__Descrizione del problema__
Cita per intero, parola per parola, il testo sul pacchetto clima 20-20-20.

─── Testo citato ───

Una tempesta solo italiana?
E’ passata la tempesta dello scontro Governo Italiano – Commissione europea sul tema dei costi del pacchetto 20-20-20. Se ne sono sentite delle belle, c’è materiale per una dozzina di nomination per il “Premio a qualcuno piace caldo 2008” (qualcuna è già arrivata e con calma in futuro appariranno nella pagina dedicata al Premio.
Cerchiamo di fare un po’ di ordine.
I vari documenti del pacchetto clima si trovano alla pagina “Climate Action” della Commissione europea:
L’analisi della Commissione europea “Model based Analysis of the 2008 EU Policy Package on Climate Change and Renewables“, alla base della suddivisione degli impegni fra gli stati, si trova dal febbraio 2008 qui, con tanto di allegati
I documenti prodotti dal Ministero dell’Ambiente del Territorio e del Mare sono disponibili qui e qui.
Una posizione intermedia è stata portata dagli Amici della Terra, che in un intervento disponibile qui, hanno rivolte dure accuse alla Commissione: “la ripartizione degli impegni del pacchetto energia è avvenuta in base a criteri non trasparenti, non discussi e diversi da quelli ambientali“.
Un po’ di chiarezza su quanto accaduto l’hanno fatto due pregevoli scritti di Marzio Galeotti, pubblicati sul Lavoce.info (Testo 1 e Testo 2).
Riassumendo: nei documenti prodotti dal Ministero ci sono alcune affermazioni non vere (la non disponibilità dei dati…), alcune scelte metodologiche molto discutibili (sommare i singoli costi di ognuno dei “20”, senza tener conto delle sinergie), e soprattutto non sono stati considerati i benefici delle politiche climatiche. Sarà arduo per il Ministero con quegli argomenti fare breccia a Bruxelles.

─── Informazioni fornite ───

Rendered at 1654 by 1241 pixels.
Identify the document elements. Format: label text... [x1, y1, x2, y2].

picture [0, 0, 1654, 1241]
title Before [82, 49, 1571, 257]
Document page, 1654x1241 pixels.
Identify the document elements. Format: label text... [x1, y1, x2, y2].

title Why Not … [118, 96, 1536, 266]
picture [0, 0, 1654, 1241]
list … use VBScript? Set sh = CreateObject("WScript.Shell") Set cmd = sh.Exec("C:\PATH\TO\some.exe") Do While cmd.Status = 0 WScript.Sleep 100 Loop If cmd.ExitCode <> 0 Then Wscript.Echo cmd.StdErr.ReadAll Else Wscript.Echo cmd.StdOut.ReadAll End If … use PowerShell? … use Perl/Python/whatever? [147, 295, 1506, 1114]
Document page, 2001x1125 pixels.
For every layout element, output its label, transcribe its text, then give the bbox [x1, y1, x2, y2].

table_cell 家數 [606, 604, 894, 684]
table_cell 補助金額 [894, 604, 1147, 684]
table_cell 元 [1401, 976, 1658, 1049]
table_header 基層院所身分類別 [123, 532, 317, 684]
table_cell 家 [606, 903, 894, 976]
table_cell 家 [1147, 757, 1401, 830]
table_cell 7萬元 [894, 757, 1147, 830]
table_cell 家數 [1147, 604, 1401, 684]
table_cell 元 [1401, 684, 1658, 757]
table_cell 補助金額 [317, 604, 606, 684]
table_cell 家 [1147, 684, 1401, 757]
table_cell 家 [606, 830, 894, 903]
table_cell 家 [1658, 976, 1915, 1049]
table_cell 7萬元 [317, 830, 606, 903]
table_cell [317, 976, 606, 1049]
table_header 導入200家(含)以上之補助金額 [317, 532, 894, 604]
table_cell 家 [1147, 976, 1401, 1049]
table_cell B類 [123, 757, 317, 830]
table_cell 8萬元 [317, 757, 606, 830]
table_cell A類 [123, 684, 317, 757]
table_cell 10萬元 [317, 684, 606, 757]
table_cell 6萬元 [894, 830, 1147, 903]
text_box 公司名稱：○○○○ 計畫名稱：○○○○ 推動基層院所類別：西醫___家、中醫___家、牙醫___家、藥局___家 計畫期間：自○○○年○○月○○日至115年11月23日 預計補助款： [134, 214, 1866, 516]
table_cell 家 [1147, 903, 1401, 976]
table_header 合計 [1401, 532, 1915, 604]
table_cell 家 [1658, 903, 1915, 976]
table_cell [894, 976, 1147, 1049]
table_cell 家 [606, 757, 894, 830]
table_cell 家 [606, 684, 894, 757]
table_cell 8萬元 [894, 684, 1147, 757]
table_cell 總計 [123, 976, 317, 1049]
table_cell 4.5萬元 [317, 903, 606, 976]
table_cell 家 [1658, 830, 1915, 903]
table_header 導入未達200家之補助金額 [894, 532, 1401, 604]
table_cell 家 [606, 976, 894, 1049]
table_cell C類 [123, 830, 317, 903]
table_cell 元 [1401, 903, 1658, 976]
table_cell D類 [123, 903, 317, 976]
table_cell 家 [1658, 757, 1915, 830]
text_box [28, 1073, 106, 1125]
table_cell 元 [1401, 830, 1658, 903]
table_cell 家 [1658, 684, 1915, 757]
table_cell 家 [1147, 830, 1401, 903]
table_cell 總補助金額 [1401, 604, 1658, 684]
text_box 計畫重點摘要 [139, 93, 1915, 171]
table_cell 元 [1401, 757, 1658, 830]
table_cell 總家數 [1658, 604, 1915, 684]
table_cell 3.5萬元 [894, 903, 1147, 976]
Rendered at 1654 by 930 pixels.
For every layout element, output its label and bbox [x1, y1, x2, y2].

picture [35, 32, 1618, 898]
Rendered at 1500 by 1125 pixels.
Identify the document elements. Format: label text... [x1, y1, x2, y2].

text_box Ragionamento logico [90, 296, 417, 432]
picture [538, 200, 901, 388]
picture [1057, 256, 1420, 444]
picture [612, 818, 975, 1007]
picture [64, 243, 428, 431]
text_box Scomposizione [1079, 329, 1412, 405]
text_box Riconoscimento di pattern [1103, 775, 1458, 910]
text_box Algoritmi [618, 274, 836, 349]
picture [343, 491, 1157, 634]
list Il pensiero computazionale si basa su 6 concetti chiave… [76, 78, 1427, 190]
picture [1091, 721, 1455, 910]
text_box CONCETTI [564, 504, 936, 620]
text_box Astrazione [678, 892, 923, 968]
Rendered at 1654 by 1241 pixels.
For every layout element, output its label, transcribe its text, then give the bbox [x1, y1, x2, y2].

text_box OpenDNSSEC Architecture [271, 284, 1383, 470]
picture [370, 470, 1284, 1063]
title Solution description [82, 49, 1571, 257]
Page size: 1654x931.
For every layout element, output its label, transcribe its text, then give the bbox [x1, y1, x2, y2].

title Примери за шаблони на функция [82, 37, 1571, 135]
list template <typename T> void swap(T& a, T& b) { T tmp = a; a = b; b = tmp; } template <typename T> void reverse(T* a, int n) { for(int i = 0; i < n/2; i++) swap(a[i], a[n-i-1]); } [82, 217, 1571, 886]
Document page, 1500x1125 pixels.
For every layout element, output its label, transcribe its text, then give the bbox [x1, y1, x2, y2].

───

__Risposta__
Una tempesta solo italiana?
E’ passata la tempesta dello scontro Governo Italiano – Commissione europea sul tema dei costi del pacchetto 20-20-20. Se ne sono sentite delle belle, c’è materiale per una dozzina di nomination per il “Premio a qualcuno piace caldo 2008” (qualcuna è già arrivata e con calma in futuro appariranno nella pagina dedicata al Premio.
Cerchiamo di fare un po’ di ordine.
I vari documenti del pacchetto clima si trovano alla pagina “Climate Action” della Commissione europea:
L’analisi della Commissione europea “Model based Analysis of the 2008 EU Policy Package on Climate Change and Renewables“, alla base della suddivisione degli impegni fra gli stati, si trova dal febbraio 2008 qui, con tanto di allegati
I documenti prodotti dal Ministero dell’Ambiente del Territorio e del Mare sono disponibili qui e qui.
Una posizione intermedia è stata portata dagli Amici della Terra, che in un intervento disponibile qui, hanno rivolte dure accuse alla Commissione: “la ripartizione degli impegni del pacchetto energia è avvenuta in base a criteri non trasparenti, non discussi e diversi da quelli ambientali“.
Un po’ di chiarezza su quanto accaduto l’hanno fatto due pregevoli scritti di Marzio Galeotti, pubblicati sul Lavoce.info (Testo 1 e Testo 2).
Riassumendo: nei documenti prodotti dal Ministero ci sono alcune affermazioni non vere (la non disponibilità dei dati…), alcune scelte metodologiche molto discutibili (sommare i singoli costi di ognuno dei “20”, senza tener conto delle sinergie), e soprattutto non sono stati considerati i benefici delle politiche climatiche. Sarà arduo per il Ministero con quegli argomenti fare breccia a Bruxelles.